Les deux barques

Je suis une barque
Le petit frère de mon grand frérot
Je suis né un jour de tempête
Sans gréement et non ponté
Mon maître-pêcheur me fit aussi solide que mon grand frère.
Fait pour la mer
Pouvant fendre les vagues comme une lame
Résister aux plus grands roulis, affronter les plus hauts tangages
Autant pour les coups de vent que pour le vent en poupe.
Je suis une simple barque
Fait pour la pêche
Comme un vieux chien de chasse
J’accompagnais toujours mon Maître-pêcheur
Certain jour, ce n’était pas la mer à boire
Une récolte pauvre, triste, nous revenions au quai
Certains jours nous prenions un coup de mer
Mais jamais assez pour en avoir le mal de mer.

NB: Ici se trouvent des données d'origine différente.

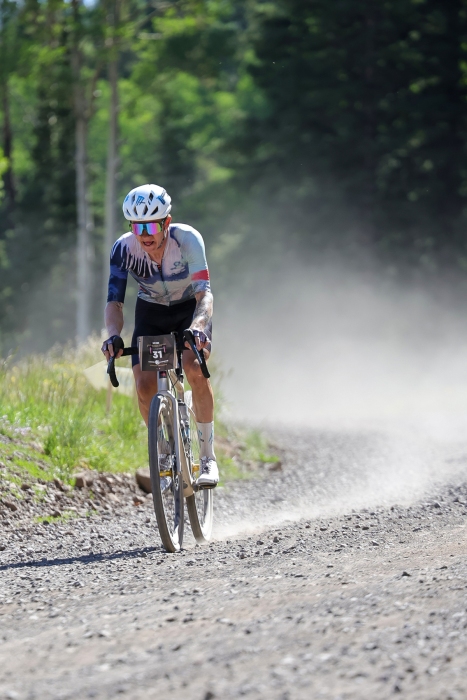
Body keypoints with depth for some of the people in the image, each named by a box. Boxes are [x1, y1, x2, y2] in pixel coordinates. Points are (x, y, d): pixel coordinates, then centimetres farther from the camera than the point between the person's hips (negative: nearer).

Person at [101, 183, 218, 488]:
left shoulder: (187, 239, -31)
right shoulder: (124, 249, -25)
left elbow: (204, 291, -39)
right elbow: (115, 300, -27)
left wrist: (198, 325, -59)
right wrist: (113, 335, -47)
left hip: (191, 307, -2)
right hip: (151, 311, 2)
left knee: (195, 369, -28)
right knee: (145, 387, -14)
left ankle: (208, 456, -15)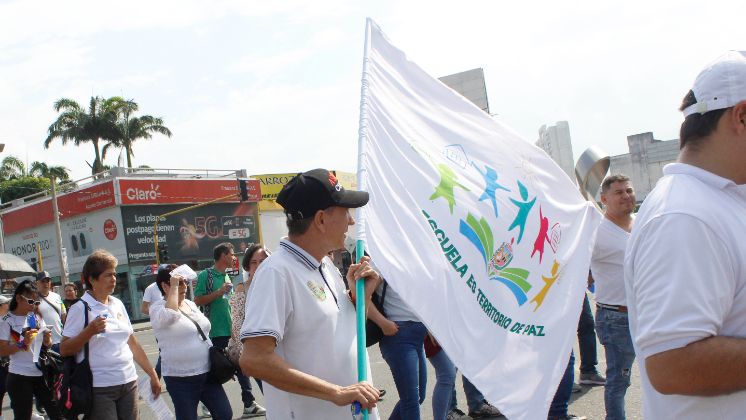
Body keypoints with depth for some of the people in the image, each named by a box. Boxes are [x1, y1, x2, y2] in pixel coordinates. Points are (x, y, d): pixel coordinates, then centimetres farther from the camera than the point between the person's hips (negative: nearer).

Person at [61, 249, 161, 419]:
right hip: (99, 388, -5)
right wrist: (89, 331, -21)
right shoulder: (80, 308, -7)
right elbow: (64, 350, -8)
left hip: (129, 383, 5)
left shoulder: (118, 305, 10)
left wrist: (153, 375, 15)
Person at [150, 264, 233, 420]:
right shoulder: (158, 307, -9)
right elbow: (171, 315, -34)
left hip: (207, 373, 7)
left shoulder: (191, 304, 12)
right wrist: (174, 287, -22)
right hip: (181, 380, -6)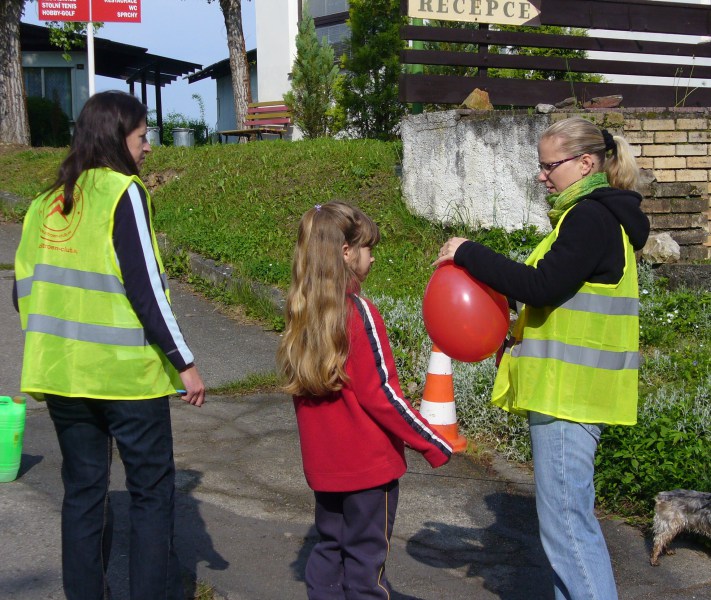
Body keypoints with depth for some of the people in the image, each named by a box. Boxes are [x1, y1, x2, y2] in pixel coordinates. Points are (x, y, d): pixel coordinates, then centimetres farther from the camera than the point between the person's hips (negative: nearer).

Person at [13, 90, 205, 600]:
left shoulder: (46, 201, 9)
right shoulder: (122, 191, -10)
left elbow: (25, 290, 11)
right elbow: (144, 287, -15)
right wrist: (185, 363, -10)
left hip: (62, 373, 6)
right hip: (126, 373, -6)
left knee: (83, 491, 15)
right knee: (152, 492, 5)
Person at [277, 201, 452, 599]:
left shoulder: (303, 313, 2)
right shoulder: (359, 313, -19)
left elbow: (303, 385, 9)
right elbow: (381, 394, -20)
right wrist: (436, 446, -12)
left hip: (323, 463, 7)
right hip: (370, 463, -7)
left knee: (329, 549, 18)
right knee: (366, 559, 5)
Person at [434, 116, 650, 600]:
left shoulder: (590, 217, -14)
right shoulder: (600, 215, 18)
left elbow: (543, 287, -23)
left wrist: (468, 254, -16)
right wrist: (518, 343, 14)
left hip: (568, 395, -11)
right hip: (577, 391, 11)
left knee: (565, 521, -7)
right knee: (572, 515, 17)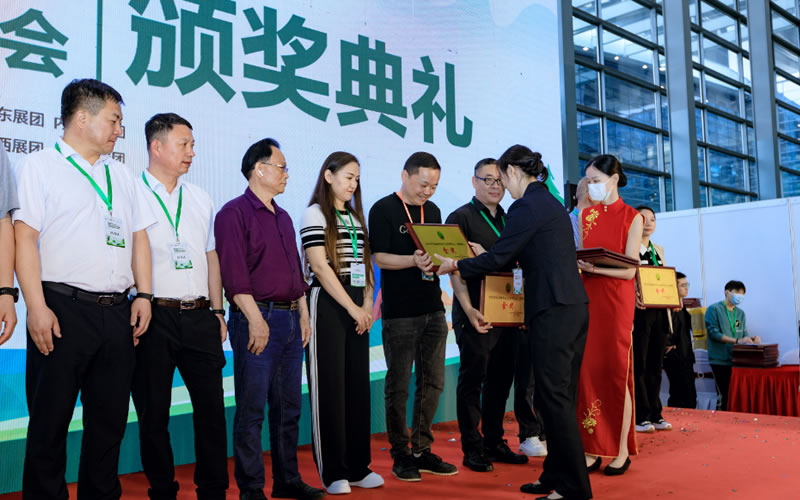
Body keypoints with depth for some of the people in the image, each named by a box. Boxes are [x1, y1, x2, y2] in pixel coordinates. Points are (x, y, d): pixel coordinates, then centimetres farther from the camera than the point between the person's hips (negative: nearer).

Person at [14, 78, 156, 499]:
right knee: (50, 421, 2)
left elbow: (139, 237, 17)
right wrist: (37, 307, -14)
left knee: (110, 421, 10)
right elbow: (25, 237, -6)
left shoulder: (120, 174, 19)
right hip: (63, 309, -5)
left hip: (117, 313, 5)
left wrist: (143, 295, 7)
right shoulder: (39, 166, 2)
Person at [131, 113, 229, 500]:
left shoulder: (200, 199, 15)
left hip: (199, 317, 5)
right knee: (153, 412, 5)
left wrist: (217, 312, 13)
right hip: (154, 318, -4)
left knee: (211, 406, 6)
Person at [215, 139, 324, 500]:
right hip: (257, 319, -8)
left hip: (290, 319, 8)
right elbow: (234, 273, -15)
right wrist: (256, 319, -19)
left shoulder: (283, 218, 19)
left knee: (288, 407, 13)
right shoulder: (234, 212, -7)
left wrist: (303, 314, 16)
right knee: (252, 409, -1)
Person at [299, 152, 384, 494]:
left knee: (358, 386, 8)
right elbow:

Parfois, loin du rivage, à la recherche d’un ban de pêche miraculeux
Nous affrontions les flots incessants
C’est alors que mon Maître-pêcheur modulait son chant
Aux rythmes des clapotis des vagues sur ma coque
À cet instant, nous ne faisions qu’UN.
Aujourd’hui je suis une vieille barque
Comme mon maître-pêcheur
Les marées nous ont rattrapées
Nos corps se sont usés à coup de vagues et de lames
Mes flancs se sont décolorés, le bois usé buvote l’eau.
De temps en temps, à l’heure des vacances et des beaux jours
Des enfants viennent me prendre et partent à l’aventure
M’enivrant de leurs rires et de leurs cris de joie
Je retrouve cette joie de vivre d’autrefois.
Je suis une barque à la retraite
Ce poème, à travers la métaphore d’une barque vieillissante, célèbre la relation intime entre l’homme et la mer, mêlant souvenirs de gloire et mélancolie du temps qui passe. L’image finale, où la barque retrouve un peu de sa jeunesse grâce aux rires des enfants, apporte une touche d’espoir et de tendresse à ce récit empreint de nostalgie.